Task to carry out
Reproduce the data, keeping every word exactly as it is.

Dataset records
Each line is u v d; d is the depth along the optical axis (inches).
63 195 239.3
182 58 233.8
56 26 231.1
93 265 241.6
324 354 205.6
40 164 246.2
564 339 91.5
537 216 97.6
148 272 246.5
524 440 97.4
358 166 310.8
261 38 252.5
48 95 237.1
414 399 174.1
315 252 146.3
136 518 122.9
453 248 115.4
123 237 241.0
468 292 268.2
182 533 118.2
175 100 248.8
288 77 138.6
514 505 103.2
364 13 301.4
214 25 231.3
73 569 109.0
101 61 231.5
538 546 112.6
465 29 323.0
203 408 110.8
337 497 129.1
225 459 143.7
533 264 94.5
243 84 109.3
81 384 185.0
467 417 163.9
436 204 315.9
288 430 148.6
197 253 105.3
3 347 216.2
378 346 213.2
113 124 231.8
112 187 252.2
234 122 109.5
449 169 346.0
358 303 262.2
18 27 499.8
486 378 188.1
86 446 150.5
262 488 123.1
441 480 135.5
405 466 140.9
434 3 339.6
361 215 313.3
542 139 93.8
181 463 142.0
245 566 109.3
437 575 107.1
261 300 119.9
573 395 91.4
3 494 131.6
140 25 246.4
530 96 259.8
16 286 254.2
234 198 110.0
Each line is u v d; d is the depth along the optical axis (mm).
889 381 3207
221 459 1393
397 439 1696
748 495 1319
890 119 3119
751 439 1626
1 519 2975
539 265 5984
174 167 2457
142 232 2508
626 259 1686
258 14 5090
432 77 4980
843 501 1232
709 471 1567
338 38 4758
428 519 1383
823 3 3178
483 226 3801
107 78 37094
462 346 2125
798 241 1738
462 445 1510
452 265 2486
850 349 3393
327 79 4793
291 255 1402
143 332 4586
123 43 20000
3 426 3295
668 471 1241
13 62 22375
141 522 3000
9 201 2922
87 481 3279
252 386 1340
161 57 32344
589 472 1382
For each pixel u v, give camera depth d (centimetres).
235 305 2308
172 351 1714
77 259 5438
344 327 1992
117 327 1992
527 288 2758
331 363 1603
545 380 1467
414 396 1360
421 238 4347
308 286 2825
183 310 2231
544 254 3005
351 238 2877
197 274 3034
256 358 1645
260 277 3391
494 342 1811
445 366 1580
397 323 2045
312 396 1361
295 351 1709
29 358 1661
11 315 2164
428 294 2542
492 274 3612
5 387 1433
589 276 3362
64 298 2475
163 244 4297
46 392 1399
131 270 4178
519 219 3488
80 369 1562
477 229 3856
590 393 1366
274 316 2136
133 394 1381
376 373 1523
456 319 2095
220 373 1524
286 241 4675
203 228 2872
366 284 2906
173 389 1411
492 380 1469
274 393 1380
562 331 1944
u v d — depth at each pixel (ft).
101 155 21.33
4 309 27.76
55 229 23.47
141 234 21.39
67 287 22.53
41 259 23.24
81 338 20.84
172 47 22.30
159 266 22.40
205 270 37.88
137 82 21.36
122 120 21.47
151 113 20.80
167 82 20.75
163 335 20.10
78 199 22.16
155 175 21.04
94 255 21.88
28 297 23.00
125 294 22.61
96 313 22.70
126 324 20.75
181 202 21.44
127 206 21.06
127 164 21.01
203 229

Expected output
Each line is u v d; d is the depth along the optical axis (inches).
63 195 239.3
182 58 233.8
56 26 231.1
93 265 241.6
324 354 205.6
40 164 246.2
564 339 91.5
537 216 97.6
148 272 246.5
524 440 97.4
358 166 310.8
261 38 252.5
48 95 237.1
414 399 174.1
315 252 146.3
136 518 122.9
453 248 115.4
123 237 241.0
468 292 268.2
182 533 118.2
175 100 248.8
288 77 138.6
514 505 103.2
364 13 301.4
214 25 231.3
73 569 109.0
101 61 231.5
538 546 112.6
465 29 323.0
203 408 110.8
337 497 129.1
225 459 143.7
533 264 94.5
243 84 109.3
81 384 185.0
467 417 163.9
436 204 315.9
288 430 148.6
197 253 105.3
3 347 216.2
378 346 213.2
113 124 231.8
112 187 252.2
234 122 109.5
449 169 346.0
358 303 262.2
18 27 499.8
486 378 188.1
86 446 150.5
262 488 123.1
441 480 135.5
405 466 140.9
434 3 339.6
361 215 313.3
542 139 93.8
181 463 142.0
245 566 109.3
437 575 107.1
261 300 119.9
573 395 91.4
3 494 131.6
140 25 246.4
530 96 259.8
16 286 254.2
234 198 110.0
Each line is u v d; d is the depth along the optical axis (mm).
889 381 3207
221 459 1393
397 439 1696
748 495 1319
890 119 3119
751 439 1626
1 519 2975
539 265 5984
174 167 2457
142 232 2508
626 259 1686
258 14 5090
432 77 4980
843 501 1232
709 471 1567
338 38 4758
428 519 1383
823 3 3178
483 226 3801
107 78 37094
462 346 2125
798 241 1738
462 445 1510
452 265 2486
850 349 3393
327 79 4793
291 255 1402
143 332 4586
123 43 20000
3 426 3295
668 471 1241
13 62 22375
141 522 3000
9 201 2922
87 481 3279
252 386 1340
161 57 32344
589 472 1382
For each pixel u v, give camera depth d (centimetres).
235 305 2308
172 351 1714
77 259 5438
344 327 1992
117 327 1992
527 288 2758
331 363 1603
545 380 1467
414 396 1360
421 238 4347
308 286 2825
183 310 2231
544 254 3005
351 238 2877
197 274 3034
256 358 1645
260 277 3391
494 342 1811
445 366 1580
397 323 2045
312 396 1361
295 351 1709
29 358 1661
11 315 2164
428 294 2542
492 274 3612
5 387 1433
589 276 3362
64 298 2475
163 244 4297
46 392 1399
131 270 4178
519 219 3488
80 369 1562
477 229 3856
590 393 1366
274 316 2136
133 394 1381
376 373 1523
456 319 2095
220 373 1524
286 241 4675
203 228 2872
366 284 2906
173 389 1411
492 380 1469
274 393 1380
562 331 1944
u v d — depth at each pixel (ft).
101 155 21.33
4 309 27.76
55 229 23.47
141 234 21.39
67 287 22.53
41 259 23.24
81 338 20.84
172 47 22.30
159 266 22.40
205 270 37.88
137 82 21.36
122 120 21.47
151 113 20.80
167 82 20.75
163 335 20.10
78 199 22.16
155 175 21.04
94 255 21.88
28 297 23.00
125 294 22.61
96 313 22.70
126 324 20.75
181 202 21.44
127 206 21.06
127 164 21.01
203 229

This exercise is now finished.